By this time Enron had imploded and the U.S. had invaded Iraq. The cracks in the financial edifice were evident. But I was fed up with fighting these guys and their American obsessions. For three consecutive years I plunged my RRSP contribution into O’Shaughnessy’s adventurous funds and walked out of the bank relieved to have kept the salesman happy.
The next time I saw Frank, two years later, the atmosphere was rife with robber-baron capitalism on the brink of decadence. There were lines in Frank’s forehead; his wicked sideburns had grown longer and thinner. The photograph of the young woman on his desk had been replaced by a framed portrait of George W. Bush. Frank’s lips curled as he talked about the women he was dating. A Bush-Cheney re-election poster covered the back wall of his office. A survey of my (modest) investments revealed that although the European portfolio had held its own, the American mutual funds were stagnating. I ripped into Bush’s irresponsible tax cutting, his imperialistic foreign interventions, his huge trade deficit. How could Frank believe that these policies were conducive to growth?
“Cutting taxes is the best way for any society to grow. You just have to look at America . . . I believe that firmly.”
“I can see you believe it,” I said. “That doesn't mean you’re right.”
I pondered moving my investments but never got around to doing it. To give Frank credit, when the crash came, he did a respectable job of protecting my miserable little stash. My O’Shaughnessy RRSPs, by contrast, lost 60 percent of their value. All across the country, Canadians were paying the price for the colonized mentalities of their investment advisors. An objective assessment of conditions in the United States would have prompted a sensible advisor to get out years ago. Even in a global crisis, there are better and worse places to invest one’s money. Yet most members of our “investment community,” conditioned by years of slavishly aping the rhetoric of the U.S. right in order to voice their alienation from their own liberal society, betrayed us. When the Canadian middle class stares at its ransacked investment statements, part of what it sees is the cost of a lack of cultural self-confidence.

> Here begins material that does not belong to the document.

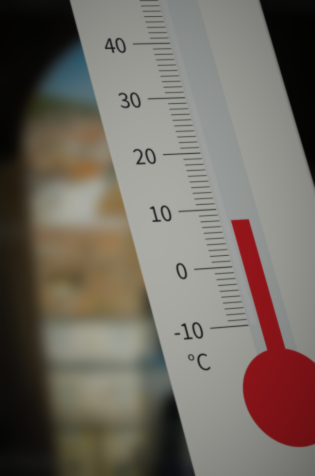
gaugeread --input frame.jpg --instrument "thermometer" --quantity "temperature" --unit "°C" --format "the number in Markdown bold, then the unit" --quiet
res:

This crisis should teach us that we can’t be free riders on a system based upon values from which most of us modestly dissent. We would be better off putting our money where our social liberal mouth is. Can we learn this lesson? I haven’t given up hope. The last time I saw Frank, he had shaved his sideburns. His manner was sober and subdued. There were no photographs on his desk; he spoke of a new marriage and a baby. “We have to look at this crisis as Canadians,” he said. As we reviewed the state of the economy, I realized that, for the first time, Frank and I agreed.